Regeneration ‘toolbox’ may lead to new organs, limbs

Cato Laurencin, M.D., Ph.D., is out to prove that a man can be more like a newt.

Humans, of course, cannot regenerate their own limbs like the lowly amphibian can.

“But while we’re not newts,” Laurencin said during last week’s Discovery Lecture at Vanderbilt Medical Center, “perhaps we have some newt-like qualities that we can harness.”

Laurencin, a pioneering orthopaedic surgeon and engineer at the University of Virginia, is pursuing a bold program of “tissue engineering,” with the goal of restoring living and fully functional tissue to people who have lost ligaments, cartilage and even entire limbs to trauma or disease.

Tissue engineering is “the application of biological, chemical and engineering principles for the repair, restoration or regeneration of living tissue using biomaterials, cells and factors alone or in combination,” said Laurencin, who earned his medical degree from Harvard and his Ph.D. in Biochemical Engineering/Biotechnology from MIT.

For more than two decades, Laurencin and his colleagues have been working on what he calls a “regeneration toolbox,” a diverse array of technologies for achieving regeneration.
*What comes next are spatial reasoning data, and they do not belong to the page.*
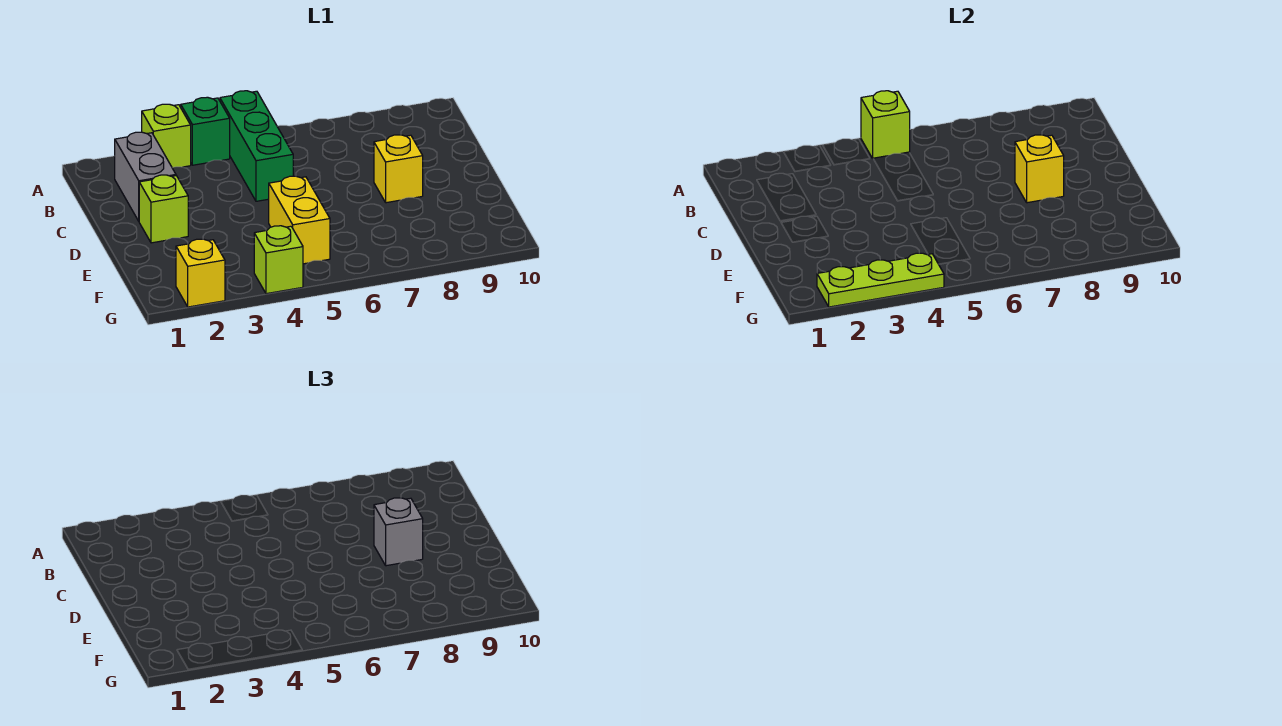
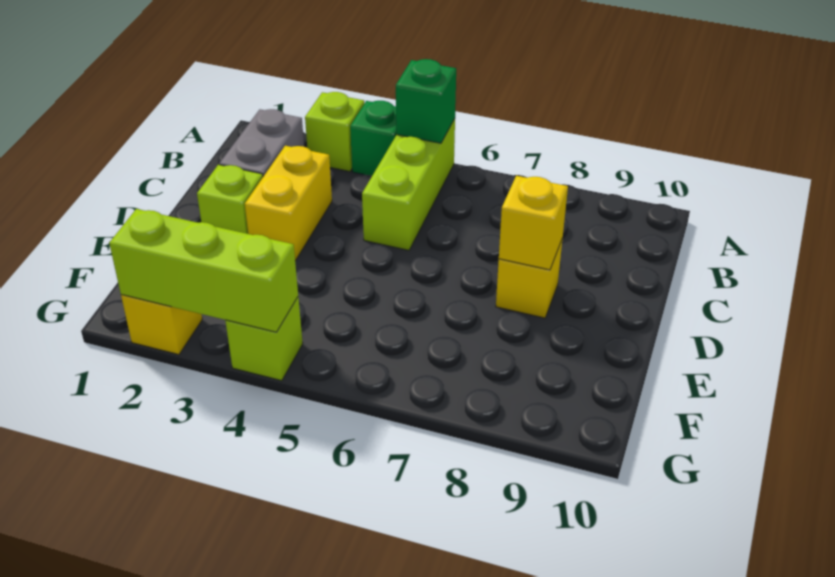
green brick A5:C5 level 1 -> lime brick A5:C5 level 1
lime brick A5 level 2 -> green brick A5 level 2
grey brick D8 level 3 -> none
yellow brick E5:F5 level 1 -> yellow brick C3:D3 level 1
lime plate G2:G4 level 2 -> lime brick G2:G4 level 2

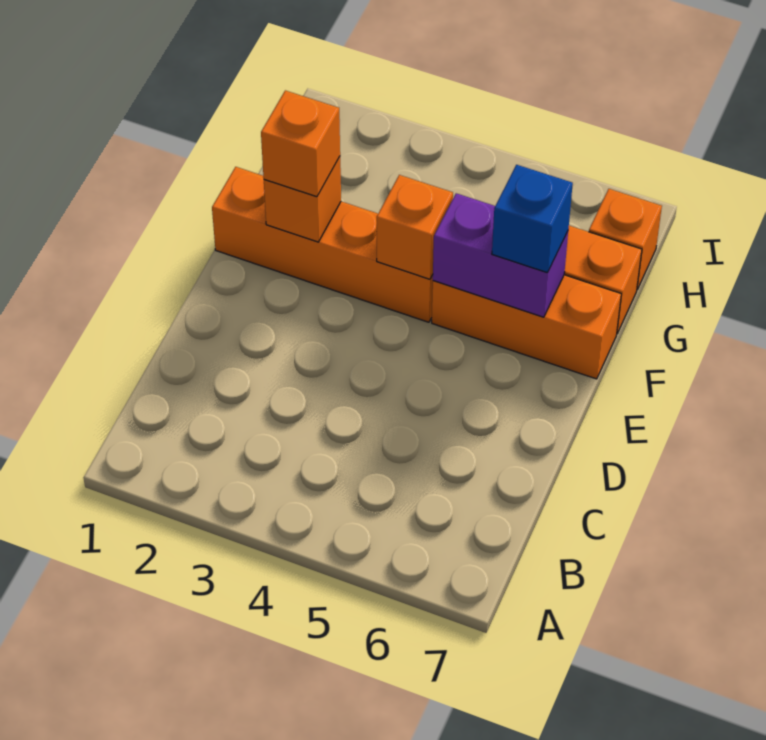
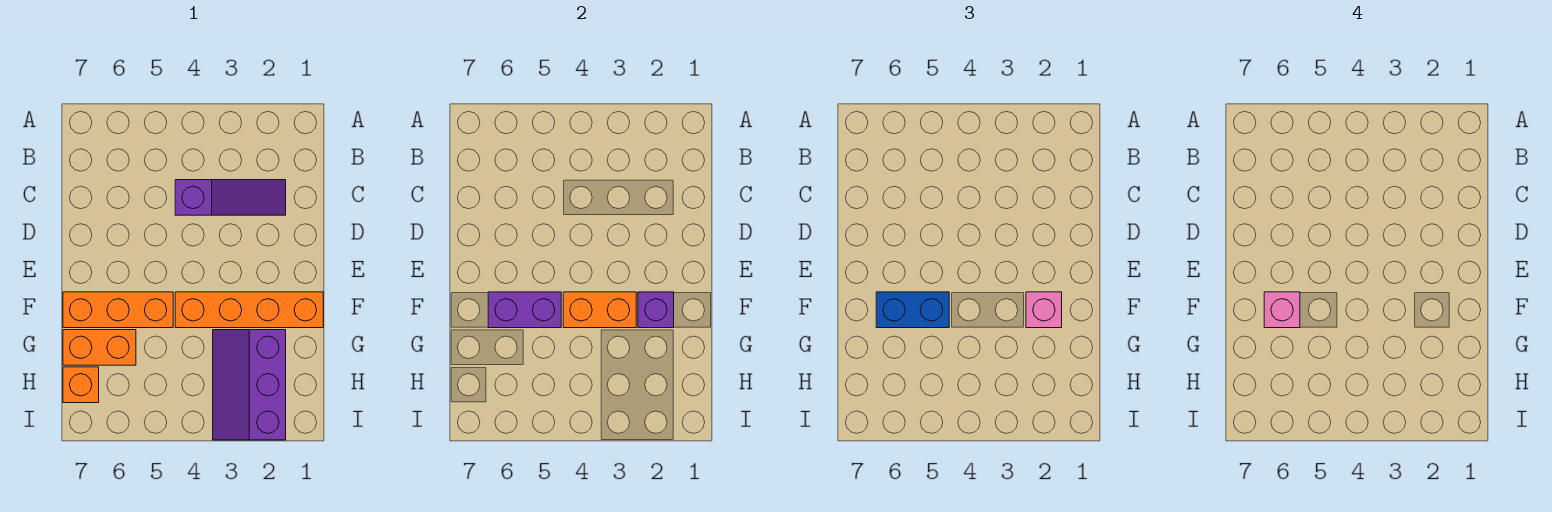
none -> purple slope C2:C4 level 1 top 4
orange brick F2 level 2 -> purple brick F2 level 2
orange brick F2 level 3 -> pink brick F2 level 3
orange brick F4 level 2 -> orange brick F3:F4 level 2
blue brick F6 level 3 -> blue brick F5:F6 level 3
none -> pink brick F6 level 4
none -> purple slope G2:I3 level 1 top 2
These tools include:

• Development of novel biomaterials, notably polymeric microspheres, to create a “robust scaffold” that is biocompatible and biodegradable, and which allows bone cells to migrate into and populate the matrix;

• Application of adult stem cells, bioreactive technology and nanotechnology, including polymeric nanofibers, to speed the growth of new tissue; and

• Injection of chitosan thermogel, derived from the abundant polysaccharide chitin, to deliver drugs and other factors to aid regeneration.

“The next thing we want to do … is to put them all together so we can make an arm or a leg,” Laurencin said.

“We can create all these different materials right now,” he said. “We can create skin. We can create vascular, nerve, tendon tissue, ligaments (and) muscle. We can create bone and we can create cartilage … The future is going to be integration of these different types of technologies.”

Laurencin is the University Professor and Lillian T. Pratt Distinguished Professor and Chairman of the Department of Orthopaedic Surgery at the University of Virginia. His research currently is funded by the National Institutes of Health, the National Science Foundation and the Department of Defense.